ISIS is retreating. According to Coalition figures, it has lost 27 percent of its Syrian territory, and 61 percent of its territory in Iraq. Airstrikes have decimated the leadership, but the resurgence of the Iraqi Army, coupled with Kurdish military prowess have proved decisive in rolling back the caliphate. Since Sinjar fell to the Kurds fifteen months ago, (severing the IS bastions of Raqqa and Mosul), the latter has been rendered exposed to Iraqi forces, who are expected to retake the city before the second half of the year.
Compounding their woes, a ceasefire between the Syrian Government and rebels is holding and peace talks are underway, suggesting forces in the region may soon begin to coalesce against ISIS. Despite this hope, growing tension between the Kurds, the most effective force fighting on the ground, and governments involved in the conflict may prove as leverage against which ISIS can apply its weight.

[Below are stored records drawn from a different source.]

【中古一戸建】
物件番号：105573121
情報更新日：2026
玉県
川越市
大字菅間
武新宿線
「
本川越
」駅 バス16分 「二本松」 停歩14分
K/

They have also made gains in southern Syria, culminating in the recapture of ancient Palmyra, and the destruction of an amphitheatre there.
Although the caliphate is destined for defeat, this does not make ISIS any less dangerous. The attacks they inspire will continue across the globe, and they are beginning to inspire similar actions elsewhere. Their affiliates are swelling in shattered Libya, multiplying in Afghanistan and expanding into Yemen.
As such, the forces arrayed against them are going to have to pivot away from the Middle East before this war is won.